Lessons in expert evidence: the curious case of Griffiths v TUI

In its judgment in Griffiths v TUI (UK) Ltd [2021] EWCA Civ 1442, the Court of Appeal allowed an appeal by the travel agency TUI against a High Court decision that the County Court should not have rejected uncontroverted expert evidence. In deciding this case the Court of Appeal has considered how to approach so-called “uncontroverted” expert evidence and what that means for burden of proof at trial,  thereby providing guidance as to the extent of the courts’ discretion to assess and value stand-alone expert evidence in a historically adversarial legal system.

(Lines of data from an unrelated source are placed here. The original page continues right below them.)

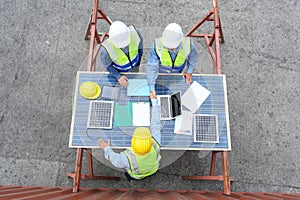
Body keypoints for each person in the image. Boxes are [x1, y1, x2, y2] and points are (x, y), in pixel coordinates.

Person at [98, 92, 161, 180]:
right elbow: (156, 123)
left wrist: (106, 148)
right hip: (153, 170)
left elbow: (115, 160)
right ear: (150, 140)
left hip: (137, 175)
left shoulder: (126, 158)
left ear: (133, 142)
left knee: (129, 176)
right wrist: (154, 102)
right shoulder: (156, 143)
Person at [146, 23, 198, 97]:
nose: (170, 48)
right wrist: (151, 88)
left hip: (177, 73)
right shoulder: (157, 45)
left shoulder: (188, 44)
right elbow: (151, 67)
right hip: (161, 73)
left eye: (173, 47)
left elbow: (193, 57)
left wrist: (189, 71)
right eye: (168, 46)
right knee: (160, 90)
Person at [100, 21, 143, 87]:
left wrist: (138, 62)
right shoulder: (105, 50)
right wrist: (118, 76)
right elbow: (107, 65)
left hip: (135, 66)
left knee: (134, 81)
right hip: (120, 71)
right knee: (121, 87)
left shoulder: (135, 33)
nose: (123, 46)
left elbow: (140, 47)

The case related to a personal injury claim, which arose as a result of the claimant, Mr Griffiths, falling ill during his package holiday in an all-inclusive hotel in Turkey. At trial in the County Court, Mr Griffiths served a report from a consultant microbiologist dealing with causation, which (while rather short) concluded that, “on the balance of probabilities”, Mr Griffiths had contracted his gastric illness following consumption of contaminated food or fluid from the hotel. TUI was granted permission to obtain expert evidence, but it failed to do so by the relevant deadline. Mr Griffiths’ expert was neither called nor cross-examined, but in closing submissions the defendant challenged the evidential value of the report.

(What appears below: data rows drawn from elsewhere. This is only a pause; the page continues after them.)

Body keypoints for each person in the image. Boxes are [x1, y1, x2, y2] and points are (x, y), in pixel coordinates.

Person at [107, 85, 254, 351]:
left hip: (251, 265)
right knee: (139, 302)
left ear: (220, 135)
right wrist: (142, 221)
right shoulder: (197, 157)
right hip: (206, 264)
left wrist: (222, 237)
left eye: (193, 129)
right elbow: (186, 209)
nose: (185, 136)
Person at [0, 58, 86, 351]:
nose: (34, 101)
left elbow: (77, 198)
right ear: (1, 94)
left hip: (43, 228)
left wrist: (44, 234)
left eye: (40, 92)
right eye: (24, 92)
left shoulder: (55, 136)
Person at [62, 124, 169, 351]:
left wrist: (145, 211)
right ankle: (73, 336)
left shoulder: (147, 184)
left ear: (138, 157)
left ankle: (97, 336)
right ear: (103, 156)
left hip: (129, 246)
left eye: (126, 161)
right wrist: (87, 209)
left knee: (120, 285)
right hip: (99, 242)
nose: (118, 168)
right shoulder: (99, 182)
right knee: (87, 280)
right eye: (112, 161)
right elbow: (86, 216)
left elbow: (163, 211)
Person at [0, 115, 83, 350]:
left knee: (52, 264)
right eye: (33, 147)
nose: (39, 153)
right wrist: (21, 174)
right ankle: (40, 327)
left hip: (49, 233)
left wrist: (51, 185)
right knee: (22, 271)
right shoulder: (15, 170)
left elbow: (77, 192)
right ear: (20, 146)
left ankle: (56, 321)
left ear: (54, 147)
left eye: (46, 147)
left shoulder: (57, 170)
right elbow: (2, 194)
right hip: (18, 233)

The County Court found that, taking into consideration the expert report together with the expert’s response to further questions on causation which had been put to him by TUI under CPR 35.6, Mr Griffiths had not proved his claim. This was on the basis that the expert report and the responses contained a number of deficiencies. The County Court noted that “[t]here is sometimes a huge gap in reasoning between undoubted factual matters (…) and the conclusion that the hotel was at fault. The Court is not a rubber stamp to just accept what someone has said.” As the burden of proof fell on the claimant it was “open to a Defendant to sit back and do nothing save make submissions, and if the evidence is not sufficient to satisfy a court on the balance of probabilities, a Claimant will not succeed”.

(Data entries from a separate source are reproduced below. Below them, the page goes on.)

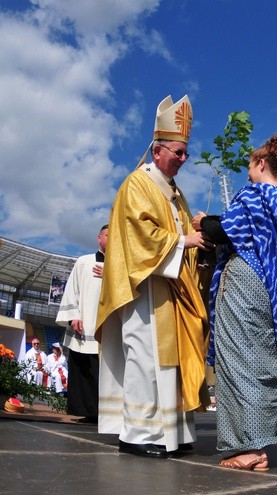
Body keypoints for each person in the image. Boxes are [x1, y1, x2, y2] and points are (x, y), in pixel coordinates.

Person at [96, 95, 210, 459]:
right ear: (157, 149)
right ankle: (138, 434)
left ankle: (171, 434)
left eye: (185, 154)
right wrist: (184, 240)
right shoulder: (138, 184)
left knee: (171, 363)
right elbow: (137, 235)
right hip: (144, 288)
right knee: (145, 360)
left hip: (171, 286)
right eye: (177, 152)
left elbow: (184, 239)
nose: (182, 160)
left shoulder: (176, 194)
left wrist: (198, 242)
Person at [199, 135, 277, 471]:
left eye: (251, 167)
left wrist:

Mr Griffiths appealed and the High Court then overturned the County Court’s decision. The High Court recognised that a judge would always be entitled to reject even an uncontroverted report if such report was, literally, “a bare ipse dixit”, in other words an individual’s own opinion or assertion without reliance on any authority or proof. However, he went on to say that: “[W]hat the court is not entitled to do, where an expert report is uncontroverted, is subject the report to the same kind of analysis and critique as if it was evaluating a controverted or contested report (…). Once a report is truly uncontroverted, that role of the court falls away. All the court needs to do is decide whether the report fulfils certain minimum standards which any expert report must satisfy if it is to be accepted at all”. TUI then appealed to the Court of Appeal.

Court of Appeal decision

The Court of Appeal overturned the High Court’s decision, finding by majority in favour of TUI. Asplin LJ (supported by Nugee LJ) pointed out that there was no “bright line” supported by authorities, nor was there any rule that an uncontroverted expert report which complies with CPR PD 35 cannot be challenged in submissions and ultimately rejected by a judge. Rather, the court should have regard to the circumstances of the case, the nature of the report itself and the purpose for which it is being used in the claim. On the one hand, where there was expert evidence which was within the domain of scientific expertise and no challenge was made to it, and there was no rational or proper basis for departing from it, Asplin LJ found it was hard to envisage circumstances in which it would be appropriate for a judge to do so. On the other hand, there was no rule that uncontroverted evidence had to be accepted at face value whatever it said.

Further, the Court of Appeal found that there was nothing “inherently unfair” in seeking to challenge expert evidence in closing submissions. Provided that the expert’s veracity is not challenged, a party may reserve its criticisms of a report until closing submissions and it is entitled to submit that the case, or an essential aspect of it, had not been proved to the requisite standard. Importantly, a defendant could not be prevented from challenging a claimant’s case because some of the evidence was contained in an uncontroverted expert report.

This decision shows the difficulty of finding the right balance between the traditional court approach to expert evidence in the adversarial English legal system (where there is no court-appointed expert) and  the right for judges to reject obviously faulty expert evidence even if no contrary expert evidence has been provided. In his dissenting opinion in this case, Bean LJ observed that: “Mr Griffiths must be wondering what he did wrong. He instructed a leading firm of personal injury solicitors, who in turn instructed an eminent microbiologist whose integrity has not been questioned…The eminent expert gave his opinion that on the balance of probabilities Mr Griffiths’ illness was caused by the consumption of contaminated food or fluid supplied by the hotel. No contrary evidence was disclosed or called, and the expert was not cross-examined. Yet the Claimant lost his case.” This decision is probably best viewed as an unusual example of a situation where the expert evidence had particular deficiencies and it is certainly not expected that rejection of uncontested expert evidence will be the usual course of events. The judgment is an important reminder that the strength of expert evidence should be assessed early in the case and that expert selection remains critical.